BEGIN RECORDS TO PROCESS
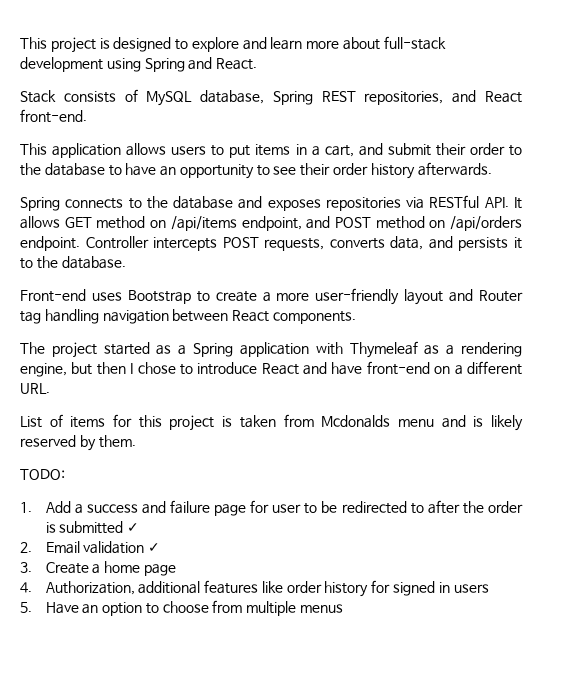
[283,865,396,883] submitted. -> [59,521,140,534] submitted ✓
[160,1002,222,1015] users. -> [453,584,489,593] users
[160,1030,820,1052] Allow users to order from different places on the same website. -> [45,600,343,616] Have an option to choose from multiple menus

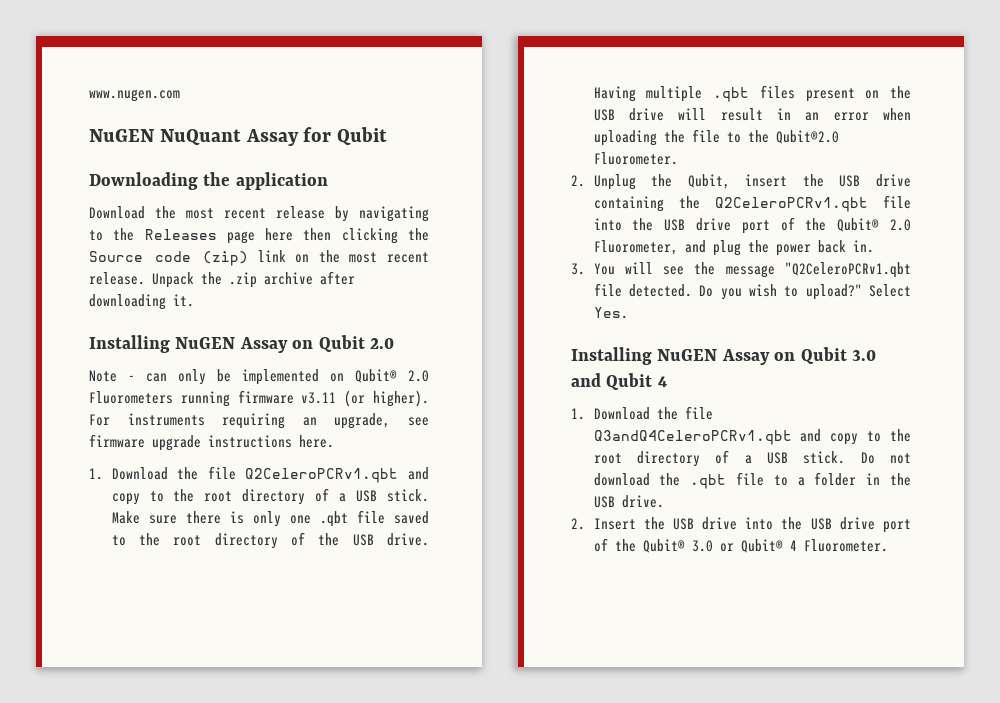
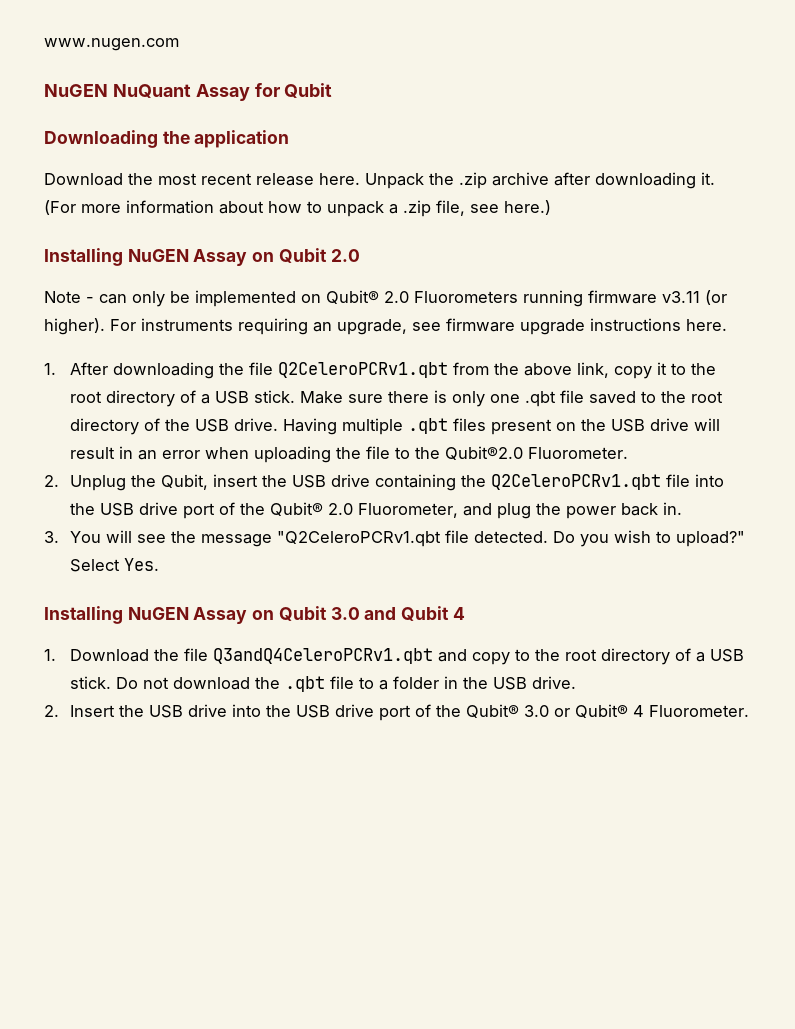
[335,206,429,222] [89,228,429,244] [89,250,429,266] [89,272,145,285] by navigating to the Releases page here then clicking the Source code (zip) link on the most recent release. -> [319,173,360,185] here.
(194, 300) none -> [44,200,551,217] (For more information about how to unpack a .zip file, see here.)
[111,467,168,480] Download -> [70,362,215,379] After downloading
[408,467,429,480] [111,493,140,505] and copy -> [453,362,668,379] from the above link, copy it

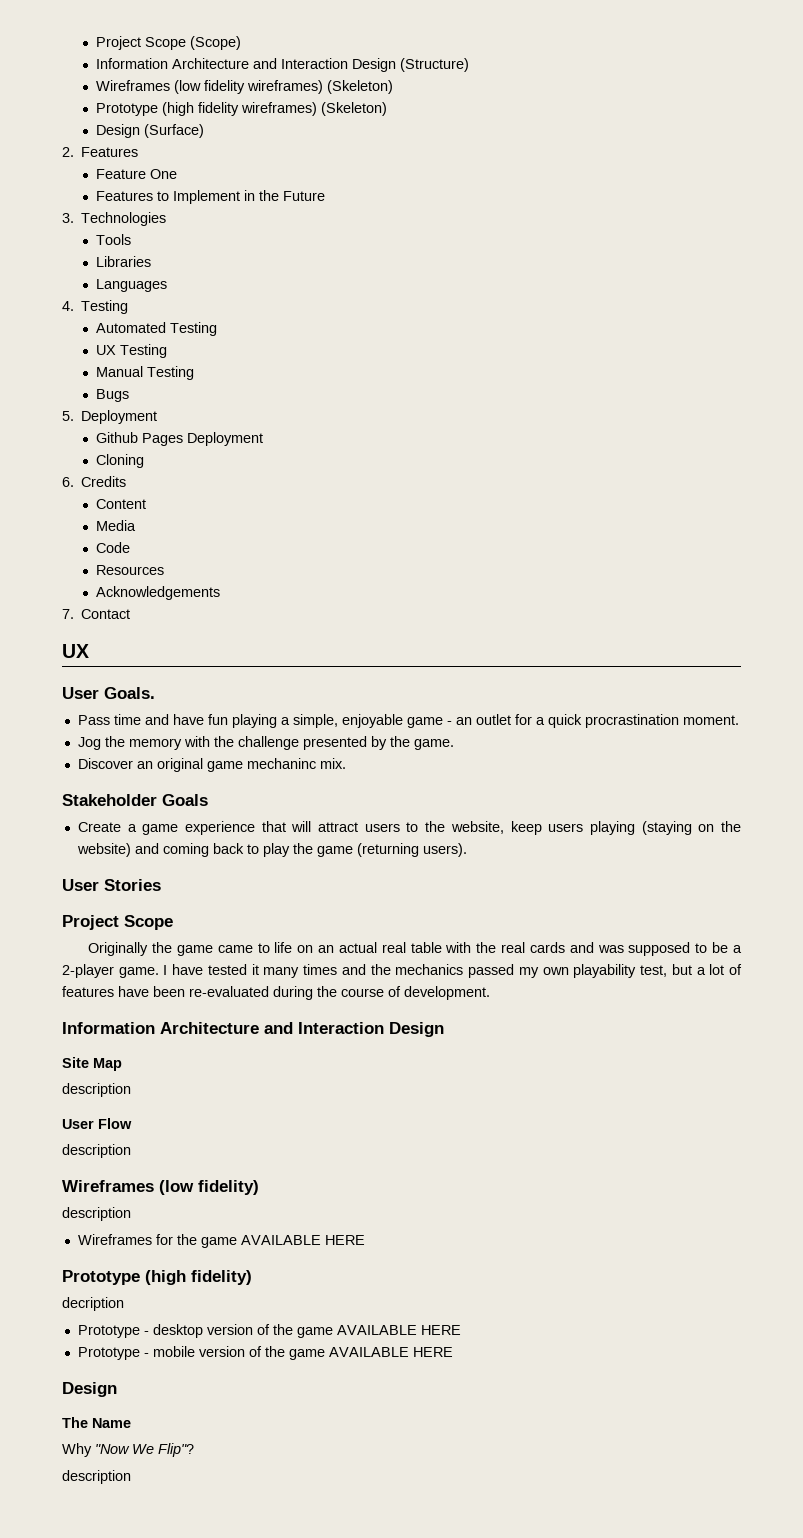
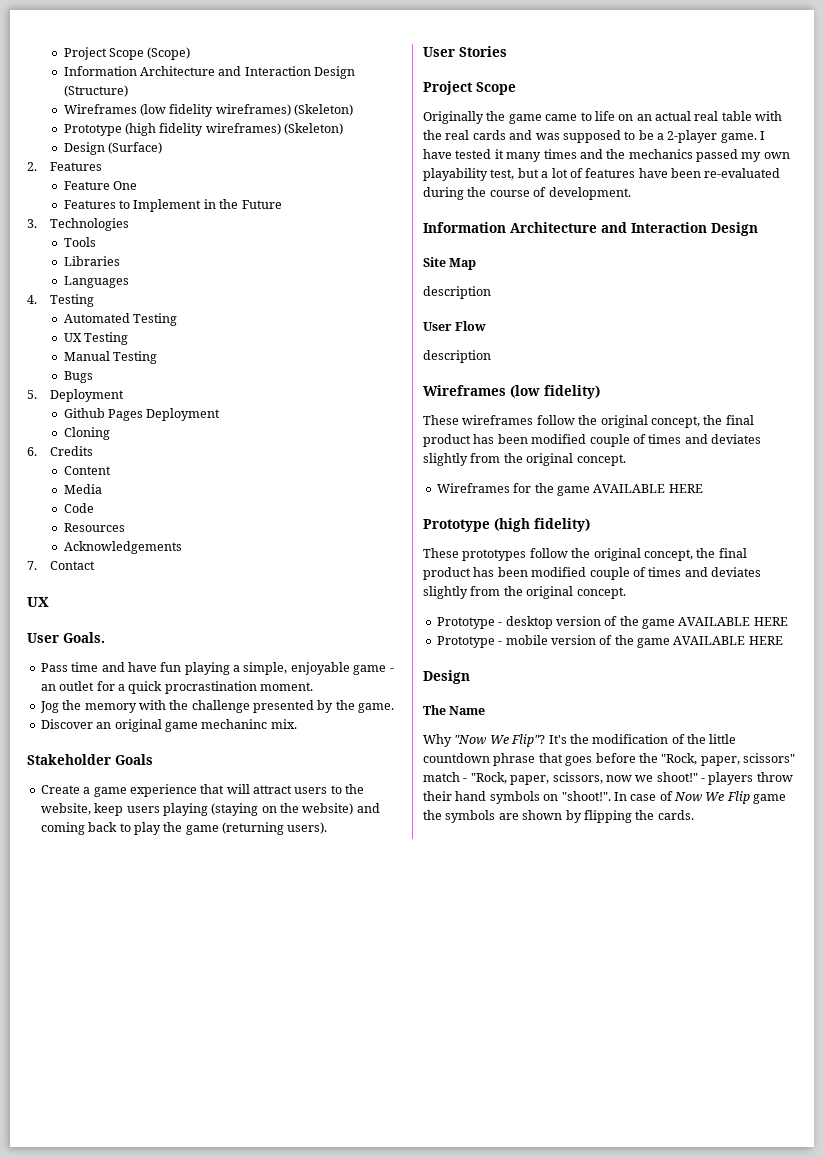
[62,1207,131,1221] description -> [423,415,754,428] [423,434,761,447] [423,453,626,466] These wireframes follow the original concept, the final product has been modified couple of times and deviates slightly from the original concept.
[62,1297,124,1311] decription -> [423,548,747,561] [423,567,761,580] [423,586,626,599] These prototypes follow the original concept, the final product has been modified couple of times and deviates slightly from the original concept.
[62,1470,131,1484] // description -> [548,734,737,744] [423,753,795,766] [423,772,793,785] [423,791,787,804] [423,810,694,823] It's the modification of the little countdown phrase that goes before the "Rock, paper, scissors" match - "Rock, paper, scissors, now we shoot!" - players throw their hand symbols on "shoot!". In case of Now We Flip game the symbols are shown by flipping the cards.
END RECORDS TO PROCESS
= WORK TO COMPLETE =
Please leave out the pictures as you reproduce the lines exactly, from the first line of the entries through the line containing "[111,467,168,480] Download ->".

= REPLY =
[283,865,396,883] submitted. -> [59,521,140,534] submitted ✓
[160,1002,222,1015] users. -> [453,584,489,593] users
[160,1030,820,1052] Allow users to order from different places on the same website. -> [45,600,343,616] Have an option to choose from multiple menus

[335,206,429,222] [89,228,429,244] [89,250,429,266] [89,272,145,285] by navigating to the Releases page here then clicking the Source code (zip) link on the most recent release. -> [319,173,360,185] here.
(194, 300) none -> [44,200,551,217] (For more information about how to unpack a .zip file, see here.)
[111,467,168,480] Download -> [70,362,215,379] After downloading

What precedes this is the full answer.